Items from a dataset
== Segment start ==

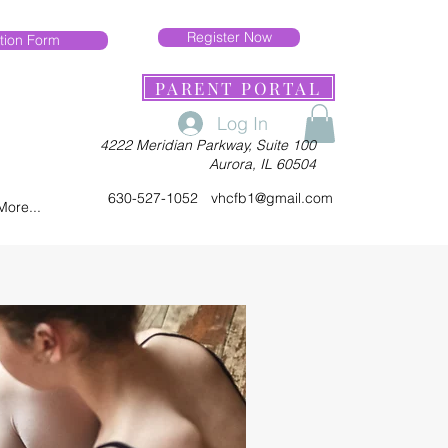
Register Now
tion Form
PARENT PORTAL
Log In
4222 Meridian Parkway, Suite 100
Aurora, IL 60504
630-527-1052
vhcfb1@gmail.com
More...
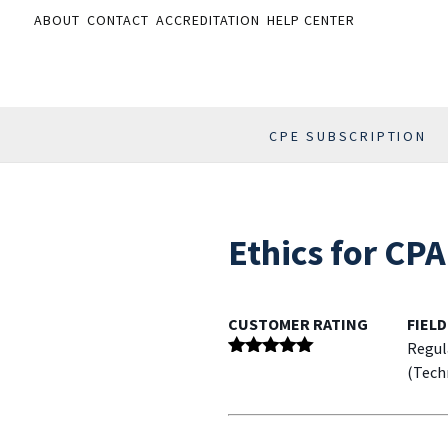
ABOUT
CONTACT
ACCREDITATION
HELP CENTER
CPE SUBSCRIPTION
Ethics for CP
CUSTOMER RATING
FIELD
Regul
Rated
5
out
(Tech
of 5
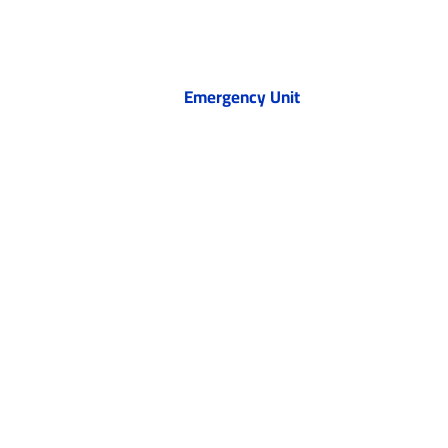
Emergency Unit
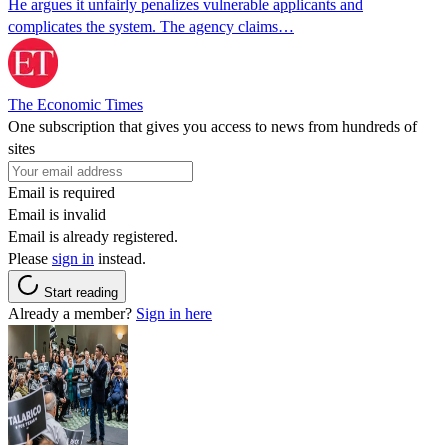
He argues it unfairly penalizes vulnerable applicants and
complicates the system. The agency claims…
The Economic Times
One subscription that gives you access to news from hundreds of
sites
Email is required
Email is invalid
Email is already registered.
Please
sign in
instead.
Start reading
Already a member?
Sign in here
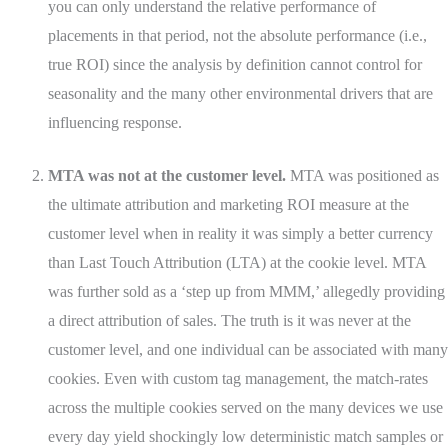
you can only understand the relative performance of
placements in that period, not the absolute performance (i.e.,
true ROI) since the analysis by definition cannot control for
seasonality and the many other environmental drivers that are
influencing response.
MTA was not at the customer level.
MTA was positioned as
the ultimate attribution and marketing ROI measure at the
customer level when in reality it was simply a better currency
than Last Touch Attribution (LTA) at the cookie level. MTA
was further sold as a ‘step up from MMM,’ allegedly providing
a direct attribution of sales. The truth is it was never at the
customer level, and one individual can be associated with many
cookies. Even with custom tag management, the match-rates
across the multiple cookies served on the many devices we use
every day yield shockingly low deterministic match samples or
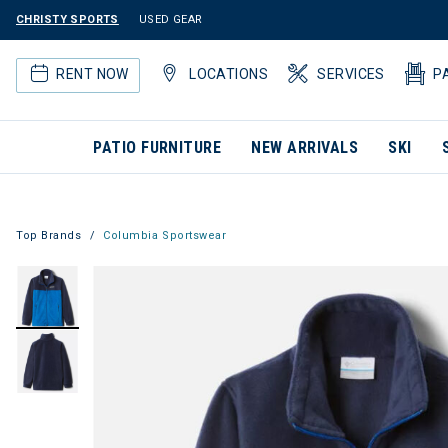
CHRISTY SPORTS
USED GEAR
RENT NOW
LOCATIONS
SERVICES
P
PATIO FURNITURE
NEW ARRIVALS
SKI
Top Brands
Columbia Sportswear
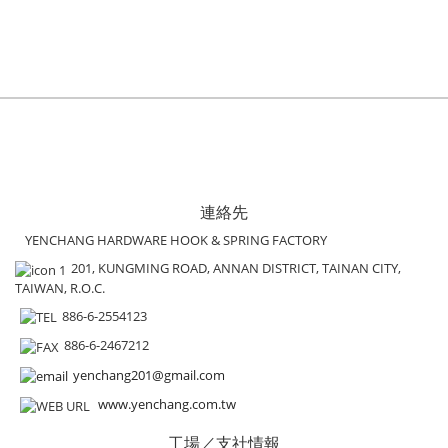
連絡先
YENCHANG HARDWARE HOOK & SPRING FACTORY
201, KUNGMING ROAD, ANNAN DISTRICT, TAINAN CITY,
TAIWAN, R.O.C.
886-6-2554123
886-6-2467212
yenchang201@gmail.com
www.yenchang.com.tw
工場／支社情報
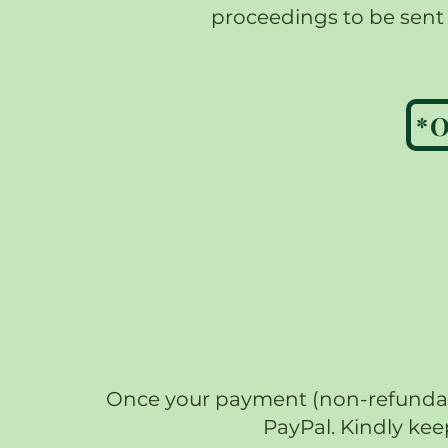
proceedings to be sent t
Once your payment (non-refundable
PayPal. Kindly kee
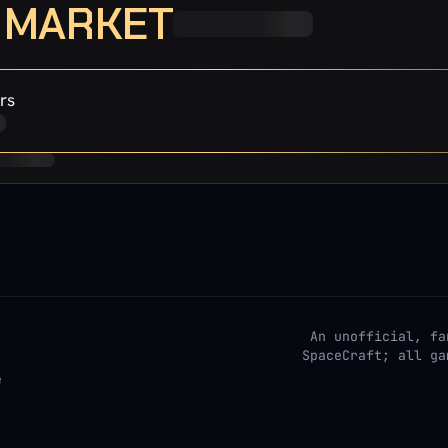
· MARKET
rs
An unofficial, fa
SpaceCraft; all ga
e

== Segment end ==

● YOUR TASK
Return the complete data unchanged and include none of the pictures.

● SOLUTION TO THIS PROBLEM
Register Now
tion Form
PARENT PORTAL
Log In
4222 Meridian Parkway, Suite 100
Aurora, IL 60504
630-527-1052
vhcfb1@gmail.com
More...
ABOUT
CONTACT
ACCREDITATION
HELP CENTER
CPE SUBSCRIPTION
Ethics for CP
CUSTOMER RATING
FIELD
Regul
Rated
5
out
(Tech
of 5
Emergency Unit
He argues it unfairly penalizes vulnerable applicants and
complicates the system. The agency claims…
The Economic Times
One subscription that gives you access to news from hundreds of
sites
Email is required
Email is invalid
Email is already registered.
Please
sign in
instead.
Start reading
Already a member?
Sign in here
you can only understand the relative performance of
placements in that period, not the absolute performance (i.e.,
true ROI) since the analysis by definition cannot control for
seasonality and the many other environmental drivers that are
influencing response.
MTA was not at the customer level.
MTA was positioned as
the ultimate attribution and marketing ROI measure at the
customer level when in reality it was simply a better currency
than Last Touch Attribution (LTA) at the cookie level. MTA
was further sold as a ‘step up from MMM,’ allegedly providing
a direct attribution of sales. The truth is it was never at the
customer level, and one individual can be associated with many
cookies. Even with custom tag management, the match-rates
across the multiple cookies served on the many devices we use
every day yield shockingly low deterministic match samples or
CHRISTY SPORTS
USED GEAR
RENT NOW
LOCATIONS
SERVICES
P
PATIO FURNITURE
NEW ARRIVALS
SKI
Top Brands
Columbia Sportswear
連絡先
YENCHANG HARDWARE HOOK & SPRING FACTORY
201, KUNGMING ROAD, ANNAN DISTRICT, TAINAN CITY,
TAIWAN, R.O.C.
886-6-2554123
886-6-2467212
yenchang201@gmail.com
www.yenchang.com.tw
工場／支社情報
proceedings to be sent t
Once your payment (non-refundable
PayPal. Kindly kee
· MARKET
rs
An unofficial, fa
SpaceCraft; all ga
e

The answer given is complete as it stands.